Why Every Computer Should Come With a Dual USB-C Charger

We just want to charge and go

  • The M2 MacBook Air comes with a two-port USB-C charger.
  • All laptops should offer a spare port on their chargers.
  • GaN technology means chargers can be smaller and cooler than ever.
A laptop, tablet, and smartphone on a glass top desk, all connected to a charging cable.

MoMo Productions / Getty Images

Apple's latest M2 MacBook Air comes with a nice surprise in the box—a two-port 35-Watt USB-C charger which, as soon as you think about it, should come with every laptop computer.

Now that USB-C is a de-facto charging standard, it makes sense that Apple should provide a spare on its new MacBook Air power brick. Apple has also experimented with adding other ports to its chargers in recent years, like the Ethernet port on the iMac charger. With the EU mandate that all phones and phone-like gadgets will have to use USB-C for power in the near future, USB-C will only get more useful. That's why all chargers should come with at least two ports.

"Yes, absolutely all chargers should come with a spare port. Of course, in this instance, the idea is so that you can charge your iPhone or iPad as well. This is genius, considering that no one else has done this to date, as far as I am aware," marketer and USB charger fan Ross Kernez told Lifewire via email.

Port Authority

One could argue that a two-port charger is less useful today than it was in the past. After all, a MacBook can run for at least a day without going near a power socket, so your olde-worlde one-port charger is free to charge phones, Nintendo Switches, cameras, drum machines, or anything else that uses the now almost-universal USB-C standard. It's not like you need that extra port as often as you once did.

On the other hand, with USB-C's imminent ubiquity as a charging standard, more ports are definitely merrier. It's likely you always have your laptop charger at least nearby, so now it doubles as a double-port charger for all your other gadgets. And because these are PD (Power Delivery) rated ports, they can put out enough juice for almost anything, although when they are both in use, you get less juice from the second port.

The Apple dual USB-C charging brick.


Add to this the fact that Apple and other makers have removed the USB chargers from their phone packages—all you get with a new iPhone is a USB-C-to-Lightning cable—and it makes even more sense. Why ship two chargers when you can ship one. It's hardly something that will make people switch to a Mac on its own, but Apple users get accustomed to all these little comforts, which makes us stick around. Plus, with only two USB-C ports on the side of the MacBook Air, it makes sense to have an extra for charging-only duties.

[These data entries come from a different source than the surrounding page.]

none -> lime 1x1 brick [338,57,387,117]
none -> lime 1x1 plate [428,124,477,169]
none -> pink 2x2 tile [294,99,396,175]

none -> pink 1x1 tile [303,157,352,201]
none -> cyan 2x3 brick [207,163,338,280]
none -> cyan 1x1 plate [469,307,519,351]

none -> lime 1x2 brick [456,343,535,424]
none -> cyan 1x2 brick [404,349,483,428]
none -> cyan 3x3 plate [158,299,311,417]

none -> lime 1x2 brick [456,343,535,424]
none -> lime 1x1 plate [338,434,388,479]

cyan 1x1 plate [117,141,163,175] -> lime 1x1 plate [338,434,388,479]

"Apple is once again ahead of their game on this one. Having a spare port would be more convenient and less hassle for users. If you need to charge your laptop and your phone at the same time, you can do so without having to find another charger," tech writer Joy Therese Gomez told Lifewire via email.

GaN Control

Why have chargers suddenly gotten so much smaller? It used to be that tiny charging bricks were relatively underpowered. Apple's own iPhone charger, for example, managed just five watts through its USB-A port and wasn't much smaller than third-party USB-C laptop chargers are today.

The answer is GaN, which has made chargers cool again. GaN chargers use gallium nitride instead of silicon to make critical components, which allows them to run cooler, and therefore be a lot smaller, and potentially live longer because of the lack of heat fatigue. GaN chargers are already an affordable, tiny alternative to big silicon-based bricks.

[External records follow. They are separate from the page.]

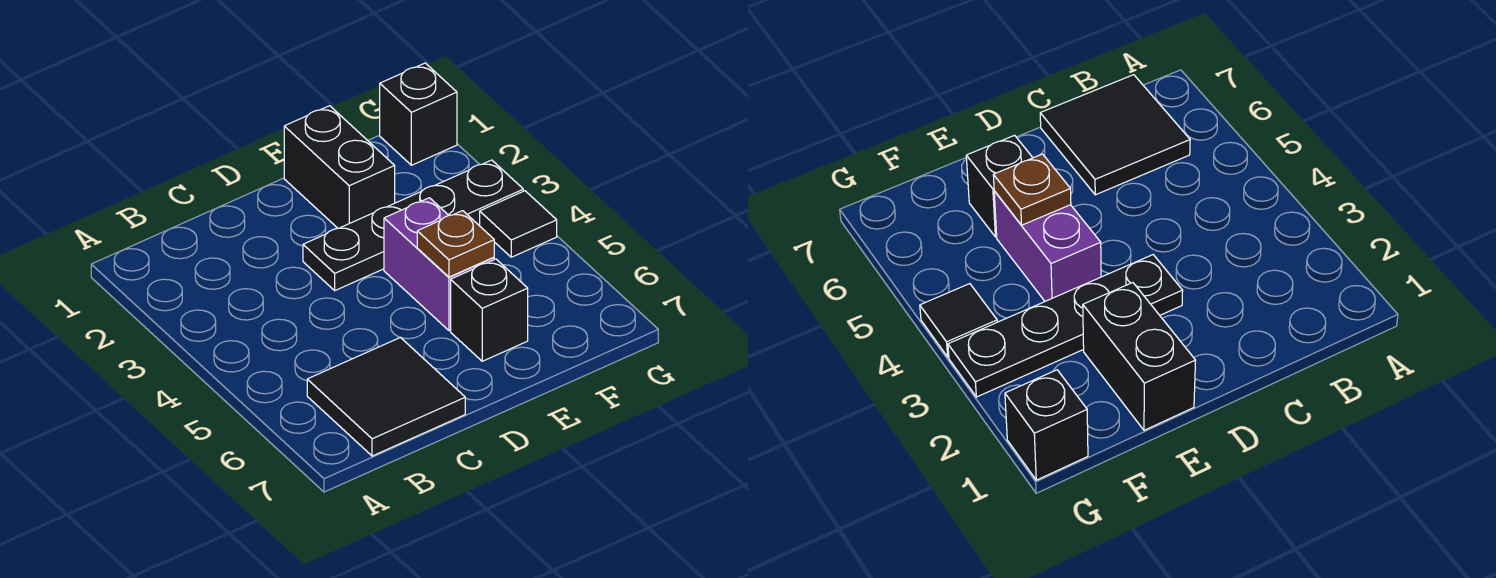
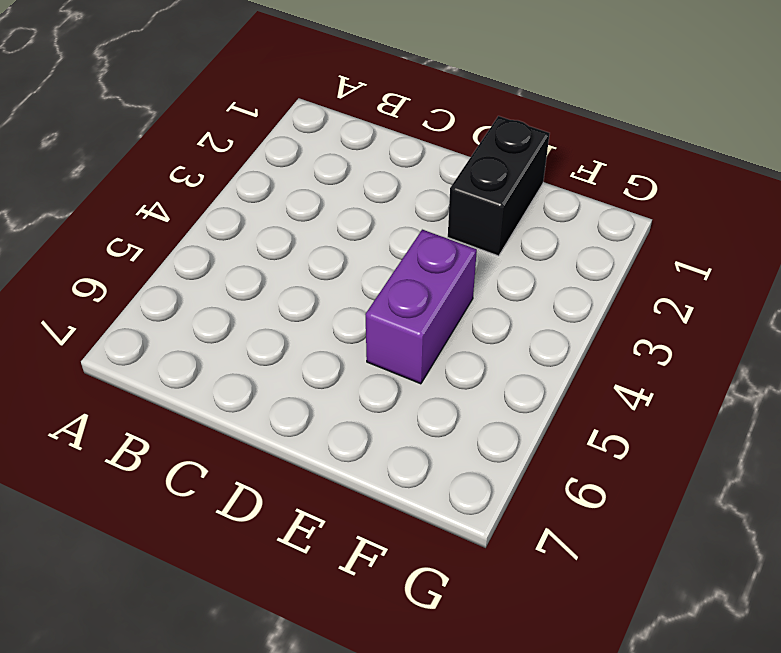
none -> black 2x2 tile [307,337,465,456]
none -> black 1x4 plate [303,160,523,290]

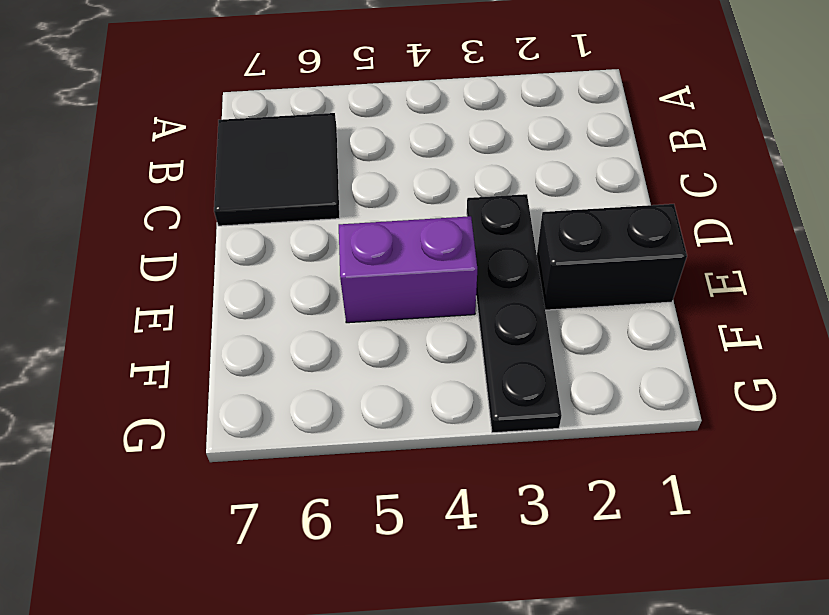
none -> black 1x1 brick [451,259,528,361]
none -> black 1x1 brick [380,63,457,165]

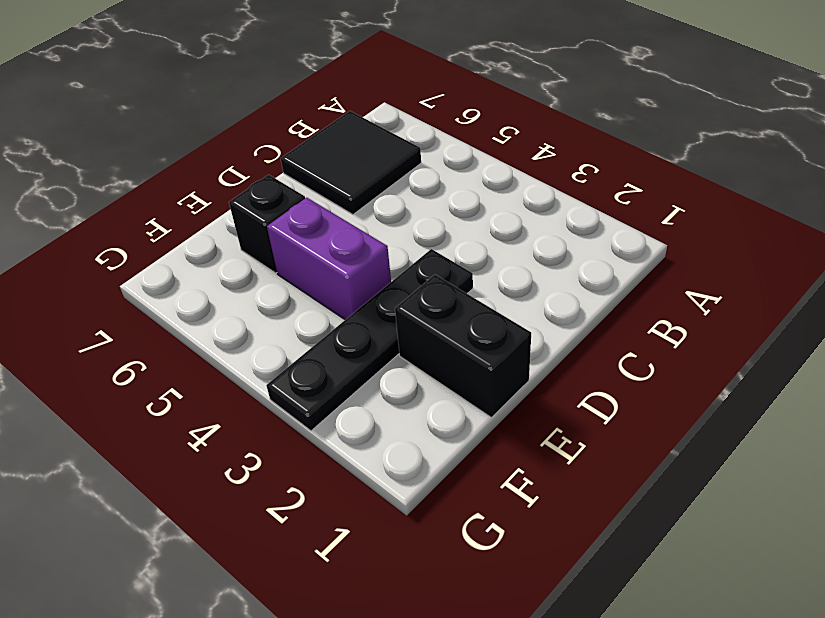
none -> black 1x1 brick [380,63,457,165]
none -> black 1x1 tile [480,191,557,257]

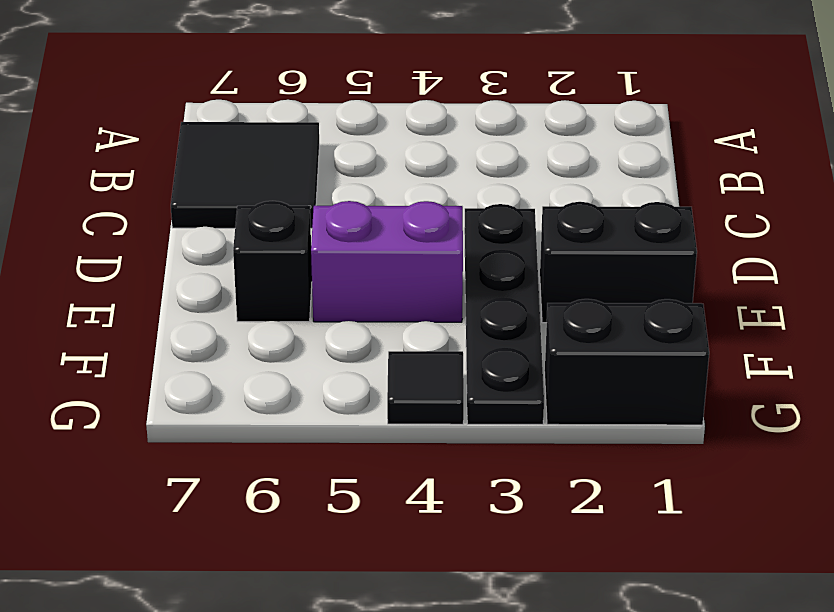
black 1x2 brick [545,299,709,425] -> black 1x1 brick [380,63,457,165]
none -> brown 1x1 plate [417,211,494,277]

Another benefit of GaN's shrinking powers is that manufacturers can now fit two chargers into one space. Apple doesn't mention GaN on the page for the charger itself, nor on the product page for the MacBook Air, but it's a safe assumption based on the fact that it includes the qualities mentioned above.

An Anker Dual Charger sitting on a wood slice, on a book, that's on a table with a laptop, iPad, iPhone, and AirPods.


Third Party Party

The new 35W Dual USB-C Port Compact Power Adapter, as Apple calls it, comes as standard with the higher-spec 10-core GPU, 512GB SSD MacBook Air ($1,499). If you want it with the entry-level $1,199 model, it's a $20 add-on.

Or you could just forget the Apple charger and buy a GaN model from a third party. Anker, for example, has a range of GaN chargers with more power, more ports, and even mixed ports for powering old and new gadgets together.

This is one of the big advantages of USB-C for laptops. No longer do you need an expensive, proprietary charger for your computer. Thanks to USB-C, any PD-capable charger will do, and they are both cheaper and more varied than the first-party options.

So, while all computer chargers should probably come with two ports, it's also possible that you don't even need a charger for your MacBook, as you may already have a compatible one lying around. Welcome to the USB-C future.